Coram Deo
A Phronesis de Cristo e o Fazer Artístico
Ao longo das ultimas semanas, explorando a ideia de Inspiração, descobrimos que talento é algo interno que desenvolvemos e que a inspiração não tem origem externa. Assim, o artista cristão ‘encontra’ inspiração ao estar responsivo ao Espírito Santo. Consideramos também que o desenvolvimento do talento se dá no trabalho e que, por isso, precisamos das virtudes. Para sermos virtuosos é necessário de phronesis. Nesse artigo, vamos explorar o que isso significa para o artista cristão.
In.Spira.tio — ep4: Sobre Dom, Talento e Trabalho
Primeiro precisamos definir Phronesis como o discernimento para saber quando e como precisamos exercitar uma determinada virtude. Do mesmo modo que precisamos saber qual remédio e em qual dosagem é o tratamento certo para um mal no corpo. As decisões corretas, com tempo e prática, se tornam uma segunda-natureza e nos tornamos sábios.
A phronesis de Cristo e o amor a Deus
Apesar do conceito vir da filosofia aristotélica, os teólogos da Patrística e medievais usaram muito essas ideias. Isso porque eles percebiam sua presença no Novo Testamento, especificamente nas carta de Paulo (que, sabemos, estudou os gregos).

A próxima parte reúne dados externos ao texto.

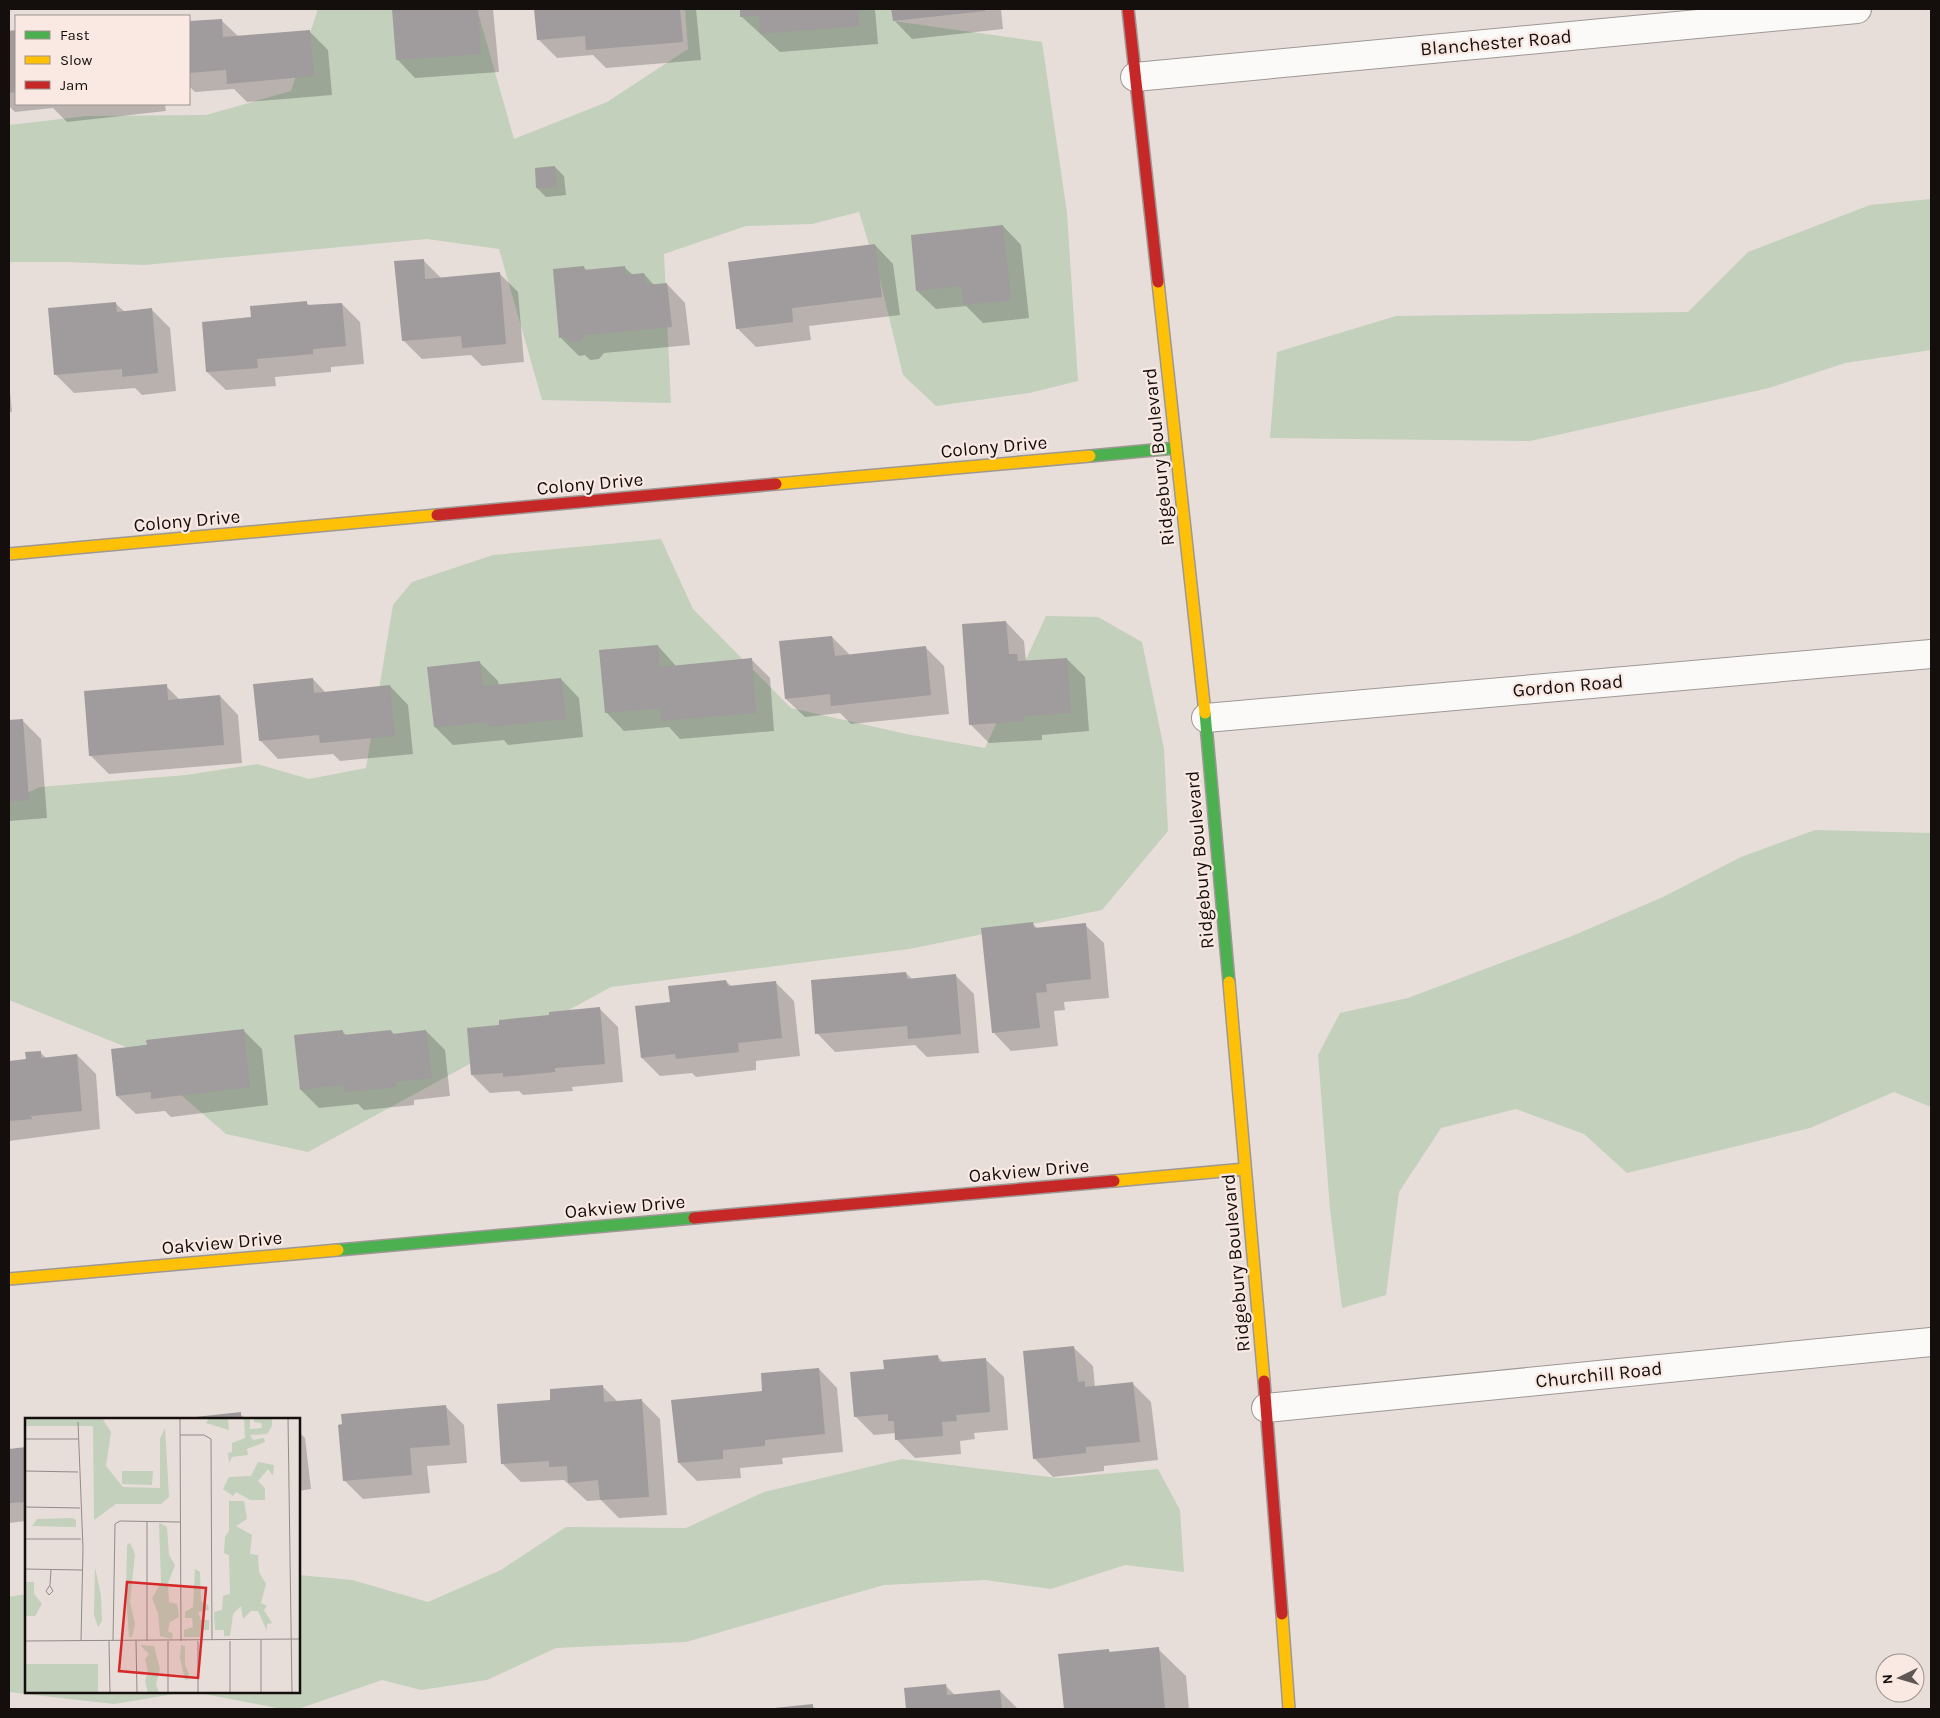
<svg xmlns="http://www.w3.org/2000/svg" width="1940" height="1718" font-family="Karla,sans-serif">
	<style>
		.green { fill: #c2d0bc }
		.shadow { fill: #0003 }
		.building { fill: #a09b9c }
		.lines { fill: none; stroke-linecap: round; stroke-linejoin: round }
		.street-casing { stroke: #9e9895; stroke-width: 30 }
		.fast-casing { stroke: #9e9895; stroke-width: 14 }
		.slow-casing { stroke: #9e9895; stroke-width: 14 }
		.jam-casing { stroke: #9e9895; stroke-width: 14 }
		.street { stroke: #fbfaf9; stroke-width: 28 }
		.fast { stroke: #4caf50; stroke-width: 11 }
		.slow { stroke: #ffc107; stroke-width: 11 }
		.jam { stroke: #c62828; stroke-width: 11 }
		.labels { text-anchor: middle; dominant-baseline: central; stroke-width: 4.5; stroke-linejoin: round; paint-order: stroke }
		.street-label { font-size: 19px; fill: #140f0d; stroke: #f9e9e2 }
		.inset-road { fill: none; stroke: #938b88; stroke-width: 1 }
		.view { fill: #d62828; fill-opacity: 0.15; stroke: #d62828; stroke-width: 2.5 }
		.inset-edge { fill: none; stroke: #140f0d; stroke-width: 2.5 }
	</style>
	<rect width="100%" height="100%" fill="#e7deda"/>
	<path class="green" d="M 318,9 L 477,9 L 514,139 L 607,102 L 688,49 L 685,9 L 891,9 L 893,21 L 1042,42 L 1067,213 L 1078,381 L 1029,393 L 936,406 L 903,375 L 880,280 L 859,212 L 812,224 L 746,226 L 664,254 L 671,403 L 542,400 L 499,249 L 427,239 L 144,265 L 66,262 L 9,262 L 9,125 L 87,116 L 206,115 L 291,91 Z
		M 1931,199 L 1931,350 L 1845,363 L 1769,388 L 1530,441 L 1270,438 L 1277,352 L 1396,316 L 1688,312 L 1748,252 L 1870,205 Z
		M 661,539 L 693,609 L 791,708 L 906,734 L 985,748 L 1046,616 L 1098,617 L 1142,642 L 1164,749 L 1168,831 L 1102,910 L 909,949 L 611,987 L 308,1152 L 226,1134 L 126,1047 L 9,1000 L 9,801 L 40,787 L 186,775 L 257,764 L 309,779 L 366,768 L 393,605 L 412,582 L 493,555 Z
		M 1815,830 L 1931,833 L 1931,1107 L 1894,1092 L 1810,1128 L 1627,1173 L 1584,1134 L 1516,1109 L 1441,1128 L 1399,1192 L 1386,1295 L 1342,1308 L 1330,1209 L 1318,1055 L 1340,1013 L 1408,998 L 1572,936 L 1663,897 L 1741,857 Z
		M 902,1459 L 1058,1478 L 1158,1469 L 1180,1510 L 1184,1572 L 1125,1565 L 1051,1589 L 985,1580 L 884,1585 L 686,1642 L 556,1648 L 487,1680 L 421,1690 L 382,1680 L 298,1709 L 282,1709 L 194,1692 L 299,1692 L 299,1575 L 352,1580 L 428,1602 L 501,1570 L 566,1527 L 686,1528 L 764,1492 Z
		M 26,1594 L 26,1692 L 186,1692 L 114,1704 L 9,1692 L 9,1597 Z"/>
	<path class="shadow" d="M 393,9 L 493,9 L 499,72 L 415,78 L 397,59 Z
		M 536,9 L 696,9 L 701,60 L 606,68 L 593,55 L 557,58 L 538,39 Z
		M 741,9 L 875,9 L 878,44 L 780,52 L 742,17 Z
		M 892,9 L 1001,9 L 1003,29 L 912,39 L 894,20 Z
		M 221,20 L 239,37 L 309,31 L 328,50 L 332,95 L 247,102 L 234,89 L 195,92 L 189,86 L 189,23 Z
		M 16,31 L 16,104 L 165,104 L 166,111 L 67,122 L 53,108 L 15,112 L 9,106 L 9,32 Z
		M 555,167 L 564,176 L 566,195 L 546,197 L 537,188 Z
		M 1003,226 L 1021,245 L 1029,318 L 983,323 L 966,306 L 936,309 L 917,291 L 912,236 Z
		M 875,245 L 893,264 L 900,315 L 809,326 L 811,340 L 756,347 L 737,328 Z
		M 423,260 L 442,279 L 500,274 L 518,292 L 524,362 L 482,366 L 471,355 L 422,359 L 403,340 Z
		M 584,267 L 587,271 L 624,267 L 633,275 L 644,274 L 654,285 L 667,284 L 685,303 L 690,345 L 604,353 L 599,359 L 590,360 L 585,355 L 579,356 L 560,337 Z
		M 306,302 L 310,306 L 342,304 L 360,322 L 364,364 L 331,367 L 331,372 L 275,377 L 276,386 L 226,390 L 207,372 L 203,323 L 252,319 Z
		M 115,303 L 125,312 L 152,310 L 170,328 L 176,391 L 142,395 L 135,388 L 74,393 L 56,375 Z
		M 9,381 L 12,412 L 9,412 Z
		M 1006,622 L 1024,641 L 1026,662 L 1067,659 L 1085,677 L 1089,731 L 1042,735 L 1042,740 L 989,743 L 971,725 Z
		M 832,637 L 850,655 L 926,648 L 944,666 L 949,714 L 851,724 L 840,713 L 805,717 L 786,699 Z
		M 658,646 L 676,666 L 751,659 L 770,678 L 774,731 L 680,739 L 669,727 L 624,731 L 606,712 Z
		M 479,662 L 498,681 L 499,686 L 561,679 L 579,698 L 583,737 L 508,745 L 504,740 L 453,745 L 435,727 Z
		M 313,679 L 326,693 L 390,686 L 408,705 L 413,754 L 340,761 L 333,754 L 278,759 L 260,740 Z
		M 166,686 L 180,700 L 220,696 L 238,715 L 242,763 L 109,774 L 90,755 Z
		M 23,721 L 41,739 L 47,818 L 9,821 L 9,722 Z
		M 1033,924 L 1038,929 L 1085,925 L 1104,943 L 1109,998 L 1064,1002 L 1065,1010 L 1054,1011 L 1058,1046 L 1011,1051 L 993,1032 Z
		M 906,973 L 912,979 L 956,976 L 974,994 L 979,1053 L 927,1057 L 915,1045 L 835,1052 L 817,1033 Z
		M 726,981 L 732,987 L 775,982 L 794,1001 L 800,1056 L 756,1061 L 756,1070 L 696,1077 L 692,1073 L 660,1076 L 642,1058 L 636,1008 L 672,1003 Z
		M 600,1009 L 618,1027 L 623,1082 L 572,1087 L 573,1091 L 523,1095 L 519,1091 L 490,1093 L 472,1075 L 501,1026 Z
		M 243,1030 L 262,1049 L 268,1105 L 171,1117 L 165,1111 L 136,1114 L 117,1096 L 112,1050 Z
		M 342,1031 L 347,1036 L 391,1031 L 395,1035 L 426,1031 L 445,1050 L 450,1096 L 414,1100 L 414,1105 L 364,1110 L 358,1104 L 319,1108 L 301,1090 Z
		M 40,1052 L 47,1059 L 77,1055 L 96,1074 L 100,1129 L 9,1141 L 9,1062 L 28,1060 Z
		M 1074,1348 L 1093,1366 L 1095,1387 L 1133,1384 L 1151,1402 L 1158,1460 L 1104,1466 L 1104,1471 L 1053,1477 L 1034,1458 Z
		M 937,1356 L 944,1363 L 985,1359 L 1004,1377 L 1008,1430 L 974,1433 L 975,1439 L 960,1441 L 961,1454 L 915,1458 L 896,1439 L 896,1433 L 874,1435 L 856,1417 L 885,1370 Z
		M 819,1369 L 837,1388 L 843,1452 L 782,1458 L 783,1464 L 740,1468 L 741,1478 L 697,1481 L 679,1463 Z
		M 602,1386 L 618,1402 L 641,1400 L 660,1419 L 667,1515 L 619,1518 L 601,1500 L 587,1501 L 564,1480 L 521,1482 L 503,1464 L 551,1401 Z
		M 446,1407 L 464,1425 L 467,1463 L 427,1466 L 430,1493 L 363,1499 L 344,1480 Z
		M 240,1414 L 246,1419 L 186,1419 Z
		M 299,1432 L 305,1438 L 311,1489 L 299,1491 Z
		M 26,1449 L 26,1521 L 9,1523 L 9,1450 Z
		M 1158,1649 L 1186,1676 L 1189,1709 L 1065,1709 L 1060,1655 L 1108,1650 L 1112,1653 Z
		M 945,1685 L 956,1696 L 1000,1691 L 1018,1709 L 908,1709 L 906,1689 Z
		M 812,1706 L 816,1709 L 772,1709 Z"/>
	<path class="building" d="M 392,9 L 478,9 L 481,54 L 396,60 Z
		M 534,9 L 680,9 L 683,42 L 586,50 L 585,36 L 537,40 Z
		M 740,9 L 858,9 L 860,26 L 760,34 L 759,16 L 740,17 Z
		M 891,9 L 985,9 L 985,11 L 893,21 Z
		M 222,19 L 223,37 L 310,30 L 314,76 L 227,84 L 226,70 L 189,73 L 189,21 Z
		M 16,30 L 16,92 L 9,93 L 9,31 Z
		M 555,166 L 557,187 L 536,188 L 535,168 Z
		M 1003,225 L 1011,300 L 964,305 L 961,286 L 916,291 L 911,235 Z
		M 875,244 L 882,297 L 792,308 L 793,322 L 736,329 L 728,262 Z
		M 424,259 L 425,279 L 500,272 L 506,344 L 462,348 L 461,336 L 402,341 L 394,261 Z
		M 584,266 L 584,270 L 625,266 L 626,275 L 644,273 L 646,285 L 667,283 L 672,327 L 585,335 L 580,341 L 571,342 L 565,337 L 559,338 L 553,269 Z
		M 307,301 L 307,305 L 342,303 L 346,346 L 313,349 L 313,354 L 257,359 L 258,368 L 206,372 L 202,322 L 251,317 L 250,306 Z
		M 116,302 L 117,312 L 152,308 L 158,373 L 122,377 L 122,369 L 54,375 L 48,308 Z
		M 1006,621 L 1009,654 L 1017,654 L 1018,661 L 1067,658 L 1071,713 L 1024,716 L 1024,721 L 969,725 L 962,624 Z
		M 832,636 L 835,656 L 926,646 L 931,695 L 831,706 L 830,694 L 785,699 L 779,641 Z
		M 658,645 L 660,667 L 752,658 L 756,713 L 661,721 L 660,708 L 605,713 L 599,650 Z
		M 480,661 L 483,686 L 561,678 L 566,719 L 488,727 L 488,722 L 434,727 L 427,667 Z
		M 313,678 L 314,693 L 390,685 L 395,736 L 320,743 L 319,735 L 259,741 L 253,684 Z
		M 167,684 L 168,700 L 220,695 L 224,745 L 89,756 L 84,691 Z
		M 23,719 L 29,800 L 9,802 L 9,720 Z
		M 1033,922 L 1034,928 L 1086,923 L 1091,979 L 1046,984 L 1047,992 L 1036,993 L 1040,1028 L 992,1033 L 981,928 Z
		M 906,972 L 907,979 L 956,974 L 961,1034 L 908,1039 L 907,1026 L 815,1034 L 811,980 Z
		M 726,980 L 728,986 L 776,981 L 782,1038 L 738,1043 L 739,1052 L 676,1059 L 675,1054 L 641,1058 L 635,1006 L 670,1002 L 668,986 Z
		M 600,1007 L 605,1064 L 555,1068 L 555,1072 L 503,1077 L 503,1073 L 471,1075 L 467,1028 L 499,1025 L 499,1020 L 549,1015 L 549,1012 Z
		M 244,1029 L 250,1087 L 151,1099 L 151,1092 L 116,1096 L 111,1049 L 147,1045 L 146,1040 Z
		M 343,1030 L 343,1035 L 391,1030 L 392,1034 L 426,1030 L 432,1078 L 396,1082 L 396,1087 L 344,1092 L 344,1085 L 300,1090 L 294,1035 Z
		M 41,1051 L 41,1058 L 77,1054 L 82,1111 L 31,1116 L 32,1119 L 9,1121 L 9,1061 L 26,1059 L 25,1052 Z
		M 1074,1346 L 1078,1382 L 1085,1381 L 1085,1387 L 1133,1382 L 1140,1442 L 1086,1447 L 1086,1453 L 1033,1459 L 1023,1351 Z
		M 938,1355 L 939,1362 L 986,1358 L 990,1412 L 956,1415 L 957,1421 L 942,1422 L 943,1436 L 895,1440 L 894,1421 L 888,1421 L 888,1414 L 854,1417 L 850,1372 L 884,1369 L 883,1360 Z
		M 819,1368 L 825,1434 L 765,1440 L 765,1446 L 723,1450 L 723,1459 L 678,1463 L 671,1400 L 762,1391 L 761,1373 Z
		M 603,1385 L 604,1402 L 642,1399 L 649,1497 L 600,1500 L 598,1480 L 568,1483 L 567,1466 L 549,1467 L 549,1461 L 501,1464 L 497,1404 L 550,1400 L 550,1389 Z
		M 446,1405 L 450,1445 L 410,1448 L 412,1475 L 343,1481 L 338,1425 L 342,1424 L 341,1414 Z
		M 241,1412 L 241,1419 L 186,1419 L 186,1418 Z
		M 26,1447 L 26,1502 L 9,1503 L 9,1449 Z
		M 1159,1647 L 1165,1709 L 1064,1709 L 1058,1654 L 1109,1649 L 1109,1652 Z
		M 946,1684 L 947,1695 L 1000,1690 L 1002,1709 L 906,1709 L 904,1688 Z
		M 813,1704 L 813,1709 L 774,1709 L 774,1708 Z"/>
	<g class="lines">
		<g class="street-casing">
			<path id="street" d="M 1135,77 L 1857,9
				M 1206,718 L 1931,654
				M 1266,1408 L 1931,1342"/>
		</g>
		<g class="fast-casing">
			<path id="fast" d="M 1090,456 L 1175,448
				M 1205,713 L 1229,982
				M 338,1250 L 694,1218"/>
		</g>
		<g class="slow-casing">
			<path id="slow" d="M 1158,282 L 1205,713
				M 776,484 L 1090,456
				M 9,554 L 437,515
				M 1229,982 L 1264,1381
				M 1114,1181 L 1245,1169
				M 9,1279 L 338,1250
				M 1282,1614 L 1289,1709"/>
		</g>
		<g class="jam-casing">
			<path id="jam" d="M 1128,9 L 1158,282
				M 437,515 L 776,484
				M 694,1218 L 1114,1181
				M 1264,1381 L 1282,1614"/>
		</g>
		<use href="#street" class="street"/>
		<use href="#fast" class="fast"/>
		<use href="#slow" class="slow"/>
		<use href="#jam" class="jam"/>
	</g>
	<g class="labels">
		<g class="street-label">
			<text transform="translate(1496 43) rotate(-5)">Blanchester Road</text>
			<text transform="translate(994 447) rotate(-5)">Colony Drive</text>
			<text transform="translate(1159 457) rotate(-96)">Ridgebury Boulevard</text>
			<text transform="translate(590 484) rotate(-5)">Colony Drive</text>
			<text transform="translate(187 521) rotate(-5)">Colony Drive</text>
			<text transform="translate(1568 686) rotate(-5)">Gordon Road</text>
			<text transform="translate(1200 860) rotate(-95)">Ridgebury Boulevard</text>
			<text transform="translate(1029 1171) rotate(-5)">Oakview Drive</text>
			<text transform="translate(625 1207) rotate(-5)">Oakview Drive</text>
			<text transform="translate(222 1243) rotate(-5)">Oakview Drive</text>
			<text transform="translate(1236 1263) rotate(-95)">Ridgebury Boulevard</text>
			<text transform="translate(1599 1375) rotate(-6)">Churchill Road</text>
		</g>
	</g>
	<g transform="translate(25 1418)">
		<rect width="275" height="275" fill="#e7deda"/>
		<path d="M 0,0 L 77,0 L 86,14 L 81,48 L 98,69 L 135,70 L 135,21 L 140,10 L 144,79 L 136,86 L 91,86 L 69,102 L 68,8 L 0,8 ZM 184,0 L 203,0 L 204,12 L 181,5 ZM 219,0 L 225,0 L 225,11 L 237,10 L 236,5 L 229,4 L 229,0 L 247,0 L 247,8 L 242,16 L 225,17 L 228,22 L 239,20 L 240,24 L 222,31 L 223,37 L 207,39 L 204,45 L 203,35 L 207,34 L 207,25 L 220,20 ZM 233,44 L 249,47 L 248,58 L 243,51 L 233,63 L 240,70 L 240,82 L 225,82 L 211,74 L 208,78 L 198,71 L 204,59 L 226,58 ZM 97,53 L 128,53 L 127,67 L 97,66 ZM 204,83 L 219,83 L 222,101 L 211,108 L 227,117 L 225,136 L 233,137 L 234,154 L 241,166 L 236,185 L 242,188 L 239,192 L 247,205 L 242,206 L 242,213 L 233,193 L 226,193 L 218,201 L 216,188 L 208,196 L 205,218 L 199,218 L 199,212 L 190,212 L 189,194 L 197,192 L 198,178 L 205,176 L 204,137 L 199,135 L 200,119 L 204,113 ZM 47,100 L 51,102 L 51,109 L 7,108 L 12,101 ZM 134,105 L 142,109 L 144,137 L 150,147 L 143,165 L 144,184 L 152,186 L 153,191 L 154,199 L 145,204 L 143,213 L 148,216 L 147,221 L 135,218 L 133,195 L 127,180 L 136,165 ZM 105,125 L 110,136 L 105,184 L 110,206 L 107,219 L 104,219 L 101,177 L 102,127 ZM 70,149 L 76,178 L 77,203 L 73,209 L 69,197 ZM 170,151 L 175,154 L 176,183 L 183,187 L 184,192 L 173,194 L 176,202 L 184,202 L 184,212 L 177,212 L 175,219 L 159,219 L 159,212 L 168,209 L 167,200 L 160,200 L 160,194 L 168,189 ZM 0,164 L 9,164 L 9,176 L 17,186 L 10,198 L 0,198 ZM 115,227 L 129,228 L 135,251 L 131,266 L 134,275 L 123,275 L 120,263 L 123,254 L 120,241 L 124,236 ZM 156,227 L 160,228 L 160,247 L 164,256 L 164,261 L 160,262 L 155,240 ZM 0,246 L 73,246 L 73,275 L 0,275 Z" fill="#c2d0bc"/>
		<path class="inset-road" d="M 155,0 L 156,223M 263,0 L 267,275M 53,4 L 58,130 L 56,223M 155,17 L 179,17 L 186,21 L 187,222M 0,21 L 53,21M 0,53 L 53,54M 0,89 L 55,90M 122,103 L 122,223M 0,121 L 56,121M 0,151 L 57,152M 25,168 L 28,173 L 24,177 L 21,173 L 25,167 L 26,152M 236,222 L 236,275M 0,223 L 275,221M 84,223 L 85,275M 88,223 L 90,106 L 95,103 L 155,104M 111,223 L 112,275M 143,223 L 143,275M 173,223 L 173,275M 205,223 L 205,275"/>
		<path class="view" d="M 102,164 L 181,170 L 173,260 L 94,253 Z"/>
		<rect width="275" height="275" class="inset-edge"/>
	</g>
	<rect width="1940" height="1718" fill="none" stroke="#140f0d" stroke-width="20"/>
	<rect x="15" y="15" width="175" height="90" fill="#f9e9e2" stroke="#9d928d"/>
	<rect x="25" y="31" width="25" height="8" fill="#4caf50" stroke="#9d928d"/>
	<text x="60" y="40" font-size="15" fill="#140f0d">Fast</text>
	<rect x="25" y="56" width="25" height="8" fill="#ffc107" stroke="#9d928d"/>
	<text x="60" y="65" font-size="15" fill="#140f0d">Slow</text>
	<rect x="25" y="81" width="25" height="8" fill="#c62828" stroke="#9d928d"/>
	<text x="60" y="90" font-size="15" fill="#140f0d">Jam</text>
	<g transform="translate(1900 1678) rotate(265)"><circle r="24" fill="#f9e9e2" stroke="#9d928d"/>
	<path d="M0-4L9 19L0 12L-9 19Z" fill="#5e5755"/>
	<text y="-8" font-size="14" font-weight="bold" text-anchor="middle" fill="#140f0d">N</text>
	</g>
</svg>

O apóstolo Paulo explora essa ideia na carta aos romanos (6:19–20), expondo que, ao homem miserável, falta a phronesis. Depois, escrevendo aos filipenses (2:5), diz que precisamos ter a mesma phronesis de Cristo. Nos versículos seguintes, Paulo aponta que a phronesis de Cristo é a sua humilhação que acontece na Encarnação, o que se manifesta em nós como o serviço ao próximo em obediência a Deus.
Para Agostinho, devemos buscar o “governo da alma sobre o corpo e o governo de Cristo sobre a alma”. Logo, o que nos leva às virtudes não é simplesmente o controle de si mesmo, mas o amor a Deus e ao próximo. É o amor, a maior de todas as virtudes, que pode nos levar a algum tipo de domínio próprio, em oposição à busca por condições materiais que proporcionam mais prazeres e conforto. É através das virtudes que batalhamos contra os nossos vícios, isto é, nos opomos a fazer o mal (Rm 7:15–20).
A partir de Tomás de Aquino, podemos considerar que há dois tipos de virtude: as simpliciter, que adquirimos pelo hábito (semelhante a Aristóteles), e as infundidas, que só alcançamos pela obra divina em nós. Esse segundo tipo de virtude, que podem ser entendidas como beatitudes ou frutos, tem como raiz o amor, são recebidas pela união da alma com Deus e são essenciais para uma vida de real florescimento que é plena na vida eterna.
Assim, só podemos buscar verdadeiramente a Phronesis de Cristo se formos realmente seus discípulos, se o amamos acima de todas as coisas, se o Espírito age em nós.
A phronesis no fazer artístico do discípulo
O que isso tem a ver com o trabalho artístico? Já entendemos que a inspiração do artista cristão está em ser responsivo ao Espírito Santo. Consideremos então que precisamos ter uma vivência real como discípulos de Cristo para que isso aconteça.
Não é sobre o tema da obra (qualquer um pode pintar uma cena bíblica, mesmo quem não crê nas escrituras). Não é sobre se obra está na congregação ou na galeria (ter o rótulo ‘gospel’ não significa muito, a gente sabe). Também não é somente sobre a ‘cosmovisão’ (conjunto de crenças fundantes) do artista. É sobre o que amamos e como isso é refletido na nossa obra. Somente um verdadeiro discípulo de Cristo estará responsivo ao Espírito.
Se realmente amamos a Deus sobre todas as coisas, serviremos o Reino. Se amamos outra coisa, serviremos ídolos. Assim, a pergunta principal do artista cristão não é ‘como servir ao Reino com a minha arte?’ mas sim “onde está o meu coração?”
In.Spira.tio — ep 5: O Artista Virtuoso
Referências
BEGBIE, Jeremy. Voicing Creation’s Praise: towards a theology ofthe arts. Continnuum, 2000.
BESSER-JONES, Lorraine; SLOTE, Michael (org). The Routledge Companion to Virtue Ethics. Taylor & Francis, 2015.
MACINTYRE, Alasdair. Depois da Virtude: um estudo sobre teoria moral. Vide Editorial, 2021
SMITH, James K A. Desejando o Reino. Vida Nova, 2018
SEERVELD, Calvin. A Christian Critique of Art and Literature. Wipf & Stock Pub, 2019.